Methods: Weight trajectories over a 5-year period were obtained from electronic health records for 115,260 insured patients aged 18–64 years in the Kaiser Permanente Washington health care system. Home addresses were geocoded using ArcGIS. Built environment variables were population, residential unit, and road intersection densities captured using Euclidean-based SmartMaps at 800-m buffers. Counts of area supermarkets and fast food restaurants were obtained using network-based SmartMaps at 1600, and 5000-m buffers. Property values were a measure of socioeconomic status. Linear mixed effects models tested whether built environment variables at baseline were associated with long-term weight gain, adjusting for sex, age, race/ethnicity, Medicaid insurance, body weight, and residential property values.

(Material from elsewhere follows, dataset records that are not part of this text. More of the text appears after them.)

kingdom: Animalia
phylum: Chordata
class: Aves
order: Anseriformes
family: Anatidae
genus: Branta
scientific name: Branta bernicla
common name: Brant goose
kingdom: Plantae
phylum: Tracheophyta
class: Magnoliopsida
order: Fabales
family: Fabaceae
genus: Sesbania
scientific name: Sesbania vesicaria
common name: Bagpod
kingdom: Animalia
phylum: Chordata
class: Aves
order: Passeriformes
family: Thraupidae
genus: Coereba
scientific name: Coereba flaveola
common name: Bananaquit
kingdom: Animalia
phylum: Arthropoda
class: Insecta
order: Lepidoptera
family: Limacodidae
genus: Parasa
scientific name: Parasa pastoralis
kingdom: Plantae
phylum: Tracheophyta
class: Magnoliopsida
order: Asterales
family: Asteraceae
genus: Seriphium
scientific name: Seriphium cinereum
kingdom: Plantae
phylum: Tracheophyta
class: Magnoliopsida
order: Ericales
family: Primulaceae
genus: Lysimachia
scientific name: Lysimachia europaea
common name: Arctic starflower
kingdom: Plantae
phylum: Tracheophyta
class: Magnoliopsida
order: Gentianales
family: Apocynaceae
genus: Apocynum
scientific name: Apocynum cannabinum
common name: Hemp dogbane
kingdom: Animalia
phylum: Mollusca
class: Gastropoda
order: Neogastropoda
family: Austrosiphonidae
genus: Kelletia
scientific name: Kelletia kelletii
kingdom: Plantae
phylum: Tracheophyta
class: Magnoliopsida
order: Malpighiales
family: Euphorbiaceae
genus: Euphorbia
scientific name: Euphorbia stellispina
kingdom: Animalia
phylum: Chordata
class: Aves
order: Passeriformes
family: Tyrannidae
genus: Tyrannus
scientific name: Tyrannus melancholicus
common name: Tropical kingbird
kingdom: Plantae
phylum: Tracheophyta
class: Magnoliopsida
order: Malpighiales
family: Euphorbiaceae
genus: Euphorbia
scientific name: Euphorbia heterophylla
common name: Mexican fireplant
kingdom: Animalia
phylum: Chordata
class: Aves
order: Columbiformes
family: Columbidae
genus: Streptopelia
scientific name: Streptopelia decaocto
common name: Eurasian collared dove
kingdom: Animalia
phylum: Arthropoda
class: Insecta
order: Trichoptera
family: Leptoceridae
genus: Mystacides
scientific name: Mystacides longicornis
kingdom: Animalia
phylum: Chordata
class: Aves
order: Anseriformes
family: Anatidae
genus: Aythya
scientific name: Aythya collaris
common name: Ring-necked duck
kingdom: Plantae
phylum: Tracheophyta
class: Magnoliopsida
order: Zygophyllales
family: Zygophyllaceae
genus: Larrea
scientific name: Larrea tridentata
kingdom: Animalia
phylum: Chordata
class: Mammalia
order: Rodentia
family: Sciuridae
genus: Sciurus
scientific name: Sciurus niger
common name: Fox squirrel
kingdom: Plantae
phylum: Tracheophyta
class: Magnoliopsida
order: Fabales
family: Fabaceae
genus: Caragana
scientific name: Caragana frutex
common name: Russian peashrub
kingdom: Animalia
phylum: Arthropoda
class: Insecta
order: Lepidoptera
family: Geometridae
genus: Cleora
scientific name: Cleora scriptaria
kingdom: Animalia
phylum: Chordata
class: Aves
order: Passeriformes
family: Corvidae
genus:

Results: Built environment variables at baseline were associated with differences in baseline obesity prevalence and body mass index but had limited impact on weight trajectories. Mean weight gain for the full cohort was 0.06 kg at 1 year (95% CI: 0.03, 0.10); 0.64 kg at 3 years (95% CI: 0.59, 0.68), and 0.95 kg at 5 years (95% CI: 0.90, 1.00). In adjusted regression models, the top tertile of density metrics and frequency counts were associated with lower weight gain at 5-years follow-up compared to the bottom tertiles, though the mean differences in weight change for each follow-up year (1, 3, and 5) did not exceed 0.5 kg.

Firearms Injuries Involving Young Children in the United States During the COVID-19 Pandemic
Joanna Cohen et al.
Pediatrics, June 2021

Methods: In this cross-sectional study with an interrupted time series analysis, we used multiyear data from the Gun Violence Archive. We compared trends in (1) firearm injuries in children younger than 12 years old and (2) firearm injuries inflicted by children younger than 12 years old during the pre-COVID-19 period (March to August in the years 2016–2019) and during the first 6 months of the COVID-19 pandemic (March 2020 to August 2020). Linear regression models were developed to evaluate the relationship between firearm injuries and new firearm acquisitions.

Results: There was an increased risk of (1) firearm injuries in young children (relative risk = 1.90; 95% confidence interval 1.58 to 2.29) and (2) firearm injuries inflicted by young children (relative risk = 1.43; 95% confidence interval 1.14 to 1.80) during the first 6 months of the COVID-19 pandemic as compared to the pre-COVID-19 study period. These increased incidents correlate with an increase in new firearm ownership (P < .03).